Stetson University Theatre Arts Presents: Mrs. California

Stetson’s Second Stage Theater was transported to 1955 Los Angeles this past weekend as the theatre arts program presented the famous Broadway play, Mrs. California.

Kendall Couture, News Staff

Doris Baizley’s, “Mrs. California,” was brought to life on the Stetson stage this past weekend, Feb. 20-23. The show had a lively cast of only 12, and was directed by theater arts major, Jaycie Cohen ‘20. 


The show takes place in 1955 Los Angeles where four women are competing in a homemaker contest in hopes of winning the coveted title of Mrs. California. During the contest, the women must complete tasks like sewing an apron, setting a table, and cooking a meal to prove they are the greatest homemaker. 


The main character, Dot, played by Liza Tananbaum ’22, is the Los Angeles representative who struggles to conform to the role and expectations of the Mrs. California competition. After multiple attempts to fit the mold, Dot begins to question her place in the contest when she is told she shouldn’t tell the story of her transcribing codes in the war, because “nobody wants to hear them.” 


It is a story about breaking chains some could argue is still relevant today. Cohen, who directed this show for her senior research said, “I chose to direct this play for my senior research because I feel that its message is still relevant today. It reinforces that the perception of the ‘role of the woman’ has evolved from what’s expected of them to what they choose for themselves.”


Tananbuam described how she prepared for the role of Dot and said she had to approach the role both as an actor and a woman, “There is layer after layer to unpack within the script and the two have to work together to really bring justice to Dot as a whole.”


While trying to unpack who Dot is, Tananbuam said she came to a couple different realizations. “Personally, I don’t think Dot dislikes the role of homemaker. It’s something she is used to. What makes it difficult now is that her choice has been taken away. She was reduced to solely a homemaker.” 

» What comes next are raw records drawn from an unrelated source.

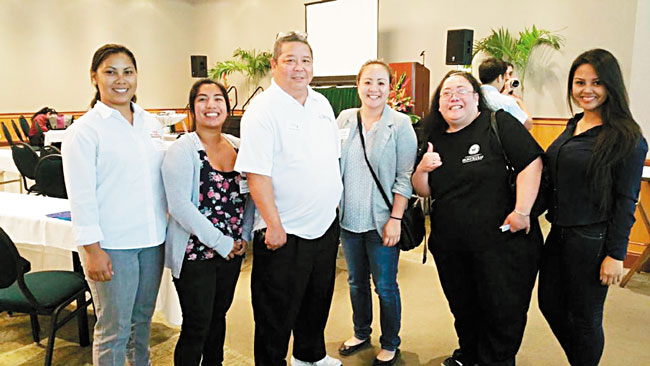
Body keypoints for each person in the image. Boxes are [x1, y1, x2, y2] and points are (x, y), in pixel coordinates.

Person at [412, 71, 544, 366]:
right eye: (446, 93)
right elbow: (424, 190)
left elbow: (531, 163)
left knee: (501, 310)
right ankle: (469, 354)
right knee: (463, 306)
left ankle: (495, 360)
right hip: (451, 246)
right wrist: (422, 169)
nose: (453, 97)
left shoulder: (498, 124)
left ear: (476, 97)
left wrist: (522, 210)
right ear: (439, 102)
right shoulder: (432, 135)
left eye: (461, 90)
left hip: (502, 245)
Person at [234, 31, 343, 366]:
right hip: (284, 230)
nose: (299, 68)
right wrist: (274, 224)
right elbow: (257, 175)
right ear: (274, 64)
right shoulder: (262, 110)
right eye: (291, 60)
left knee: (317, 298)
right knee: (276, 310)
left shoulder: (322, 103)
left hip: (324, 225)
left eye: (306, 61)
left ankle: (310, 356)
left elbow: (330, 160)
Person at [538, 49, 647, 366]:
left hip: (592, 240)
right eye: (579, 82)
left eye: (597, 82)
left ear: (611, 85)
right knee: (550, 305)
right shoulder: (573, 126)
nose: (587, 90)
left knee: (585, 318)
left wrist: (616, 255)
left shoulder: (627, 138)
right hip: (557, 234)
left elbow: (626, 201)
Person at [62, 44, 167, 366]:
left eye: (128, 72)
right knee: (113, 329)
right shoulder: (84, 131)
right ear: (94, 77)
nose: (120, 80)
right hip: (112, 245)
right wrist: (92, 250)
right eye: (110, 72)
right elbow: (81, 196)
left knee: (142, 323)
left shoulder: (152, 123)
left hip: (152, 241)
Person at [162, 78, 253, 366]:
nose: (211, 105)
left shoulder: (240, 147)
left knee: (218, 318)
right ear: (191, 108)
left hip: (231, 253)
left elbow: (251, 198)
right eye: (202, 99)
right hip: (195, 254)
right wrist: (222, 242)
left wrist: (244, 238)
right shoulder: (182, 149)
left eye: (218, 99)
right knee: (197, 325)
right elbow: (179, 207)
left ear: (228, 107)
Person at [335, 60, 417, 366]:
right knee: (355, 282)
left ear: (389, 88)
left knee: (384, 286)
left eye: (381, 83)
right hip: (348, 220)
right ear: (358, 86)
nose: (374, 89)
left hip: (383, 222)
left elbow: (404, 176)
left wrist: (396, 218)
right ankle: (360, 332)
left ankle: (390, 342)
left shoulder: (400, 124)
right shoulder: (344, 120)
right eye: (368, 82)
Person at [478, 58, 533, 130]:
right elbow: (527, 124)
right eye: (505, 75)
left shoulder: (472, 97)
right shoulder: (507, 101)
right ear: (499, 78)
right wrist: (519, 102)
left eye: (510, 74)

When reflecting on herself as an actress and as a woman, Tananbuam said she had to use her own life experiences as well as those of women in general to bring the role to life. “I don’t have anything that’s incredibly close to her experience, but I think being a woman– as weird as that sounds– helped me prepare. While I don’t suffer to the extent that Dot, and women in the fifties in general did, there are many instances throughout the day where I deal with sexism. Most of the time they go unnoticed, but being in this show I had to find those small moments of injustice and really sit there and think about how those moments impact me, my work, my emotions, all of that.”


The show saw great success as it brought in almost a full house even during its Sunday matinee. This was Stetson Theatre Arts’ third production of the 2019-2020 season. The season will conclude with Ken Ludwig’s “The Game’s Afoot,” in April.